- [DOCUMENT EXCERPT]:
((

This one may seem like a given, but Vitamin D (provided by sunlight) is important not only for our health but happiness. Happy people are more likely to be creative which means you have a higher chance of getting over that writer’s block if you spend some time outside. Even if you live somewhere cold, where the sun isn’t blinding you each time you walk outside, trees, snow, and the fresh air itself will all do you some good. Soak in the beauty of the flowers, and the liveliness of everything around you for about 30 minutes. It will make a huge difference!
2. Listen to music.
I know people at work who listen to music all day long to stay relaxed, but music triggers emotions in me. It forces me to connect with different parts of myself–memories, emotions, ambitions, etc. Thus, when I want to stay focused on a task at work, I try to minimize the music in the background, but if I am working on my novel, I select specific songs to set the mood of the plot and thrust myself forward into writing each scene as I’ve imagined it. This may be a way for you to gain momentum as well!
3. Watch a show or movie.
I’ve read and heard about all the studies which show screen time is bad for you, but I don’t buy it. I learn SOO much from watching reality shows, sit-coms, and movies. Growing up, I was extremely timid and withdrawn. It was difficult for me to initiate conversation for fear of saying the wrong thing, so I began observing how people behaved and spoke in order to gage what was socially acceptable in particular crowds. As an adult, and mother, I’m more confident and no longer as quiet, but I still pay attention to people’s interactions and body language on television screens and in real life! Next time you are stuck on character development or dialogue, sit down and watch how the actors and actresses behave in various situations. Turn on sub-titles for added effect, or if you’re more visual with words. My favorite about this one is, like a faucet, you can turn off the show once you’ve got enough inspiration to propel you to write again!
4. Write something different.
Maybe the thing which has you banging your head against the wall is not writing but rather your topic of the day. If you’ve spent weeks or months deep inside your novel and need an escape, try writing something else: a grocery list, a journal entry, a text message to someone asking about their day or explaining your day, an article for a newspaper or an essay for a contest. Anything! Writers love to write; it’s what we feel we were born to do, but if we get stuck we don’t necessarily want to stay away from our notebooks or computer, it just means we don’t know what to do about what’s in front of us. So switch up the setting, write in another topic, or medium. I jot down notes in my notebook to develop a part of my story once I realize that free writing has lost its magic and I’ve run out of energy or hit a roadblock.

))

- [EXERCISE 1]:
Answer these questions about the writer's block tips:
(a) About how long should you soak in the beauty of the outdoors?
(b) What does the author compare being able to turn off a show to?
(c) What does the author jot down in a notebook once free writing has lost its magic?
- [EXERCISE 2]: Copy the section of the writer's block tips that opens with the words containing "2. Listen to" and closes with "show or movie.".
- [EXERCISE 3]: What comes after the last sentence of the writer's block tips? Write the continuation.
The listing has no connection to the writer's block tips.

- [SUPPLIED DATA]:
((

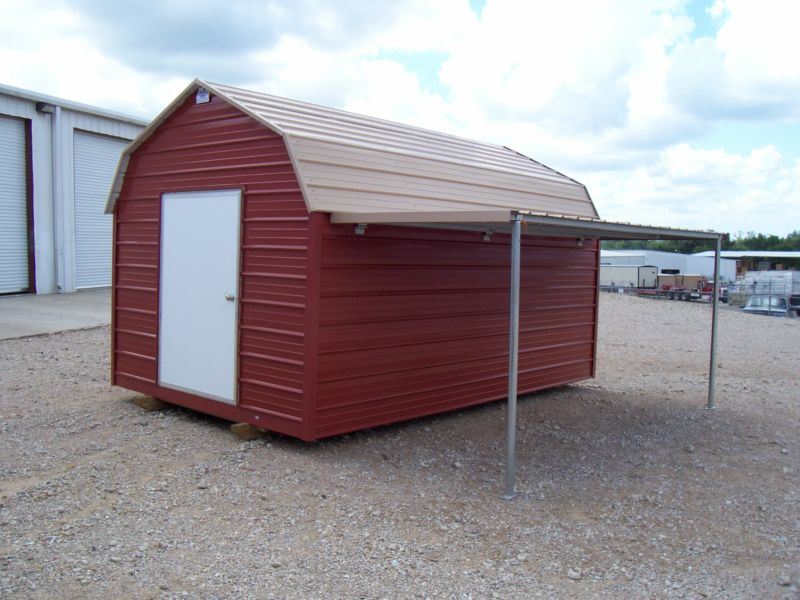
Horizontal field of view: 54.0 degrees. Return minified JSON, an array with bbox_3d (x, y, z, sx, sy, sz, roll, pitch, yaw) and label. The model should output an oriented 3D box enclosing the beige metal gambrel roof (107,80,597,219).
[{"bbox_3d":[-0.243,-1.439,8.822,3.246,1.198,4.876,5,5,42],"label":"beige metal gambrel roof"}]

))

- [RESULT 1]:
(a) About 30 minutes.
(b) A faucet.
(c) Notes to develop a part of the story.

- [RESULT 2]:
2. Listen to music.
I know people at work who listen to music all day long to stay relaxed, but music triggers emotions in me. It forces me to connect with different parts of myself–memories, emotions, ambitions, etc. Thus, when I want to stay focused on a task at work, I try to minimize the music in the background, but if I am working on my novel, I select specific songs to set the mood of the plot and thrust myself forward into writing each scene as I’ve imagined it. This may be a way for you to gain momentum as well!
3. Watch a show or movie.

- [RESULT 3]:
5. Go people-watching.
As I mentioned earlier, there is significant value in watching how people live their day-to-day lives. As a fly on the wall, you can observe things you normally wouldn’t if you were not so removed–hesitations, inhibitions, frustrations, ticks, etc. How people express themselves is revealed in action more often than you think, and this is how you can practice showing versus telling in your novels, or any other piece of writing before you. A reader usually prefers to be shown rather than told; it is a craft to do this, otherwise anyone could be a writer and it wouldn’t be such a competitive industry. Examples of places where there is action and conversation: restaurants, parks, workplaces, supermarkets, malls, bars. I keep reading about how you can sit at a cafe and watch people, but I wouldn’t recommending people watching at Starbucks or Panera, as most people are probably having whispered conversations or studying. You’ll get very little material, as opposed to a busy public place where people are likely to be louder because they expect no one is paying attention to them. At bars and restaurants you’ll also be more likely to see couples on dates or friends exchanging stories.
6. Read a book.
If anyone asks me what makes me happy, I would obviously say my family, but as an individual, untethered to other humans, my number one response would be reading. As a child, it’s the world I could always escape to without limits. Now, when I am writing and need to push myself to continue writing, I have learned that it is likely one of the following: a) I feel something is wrong b) I know something is wrong but don’t know how to fix it or c) I want to read something that isn’t just me for a few minutes. The way to fix all three is by reading, so the past weekend I read a whole book on how to write beginnings, and I was able to not get over my writer’s guilt that something I was doing was “not good enough” but I was able to jump back in more excited than ever because I had the confidence required to start my story stronger and with the tools I didn’t have before. If you are trying to overcome writer’s block, read a book! Look for a book outside of your genre if you are looking for inspiration, but if you are searching for advice or resources on how to structure your novel, tips for getting more action in your writing, how to improve SEO, get more traffic, etc. you can read about all these things and more in a book! Go to Amazon or your preferred retailer and educate yourself on the things that are going to bring your writing to the next level.
7. Do some chores.
Maybe this will not work for you, but I find that some of my best ideas come when I allow my mind to wander. Unless I’m asleep, the only time I have a chance to do this is while I’m folding laundry, cleaning the dishes, organizing the kids’ rooms, doing my bed (I am one of those people who has to do it every morning), or even aligning shoes in our closet. Any chore which allows you to focus on the task at hand without exerting your mental power too much is excellent exercise for your creative muscles. Give it a try and see if it helps with your writer’s block!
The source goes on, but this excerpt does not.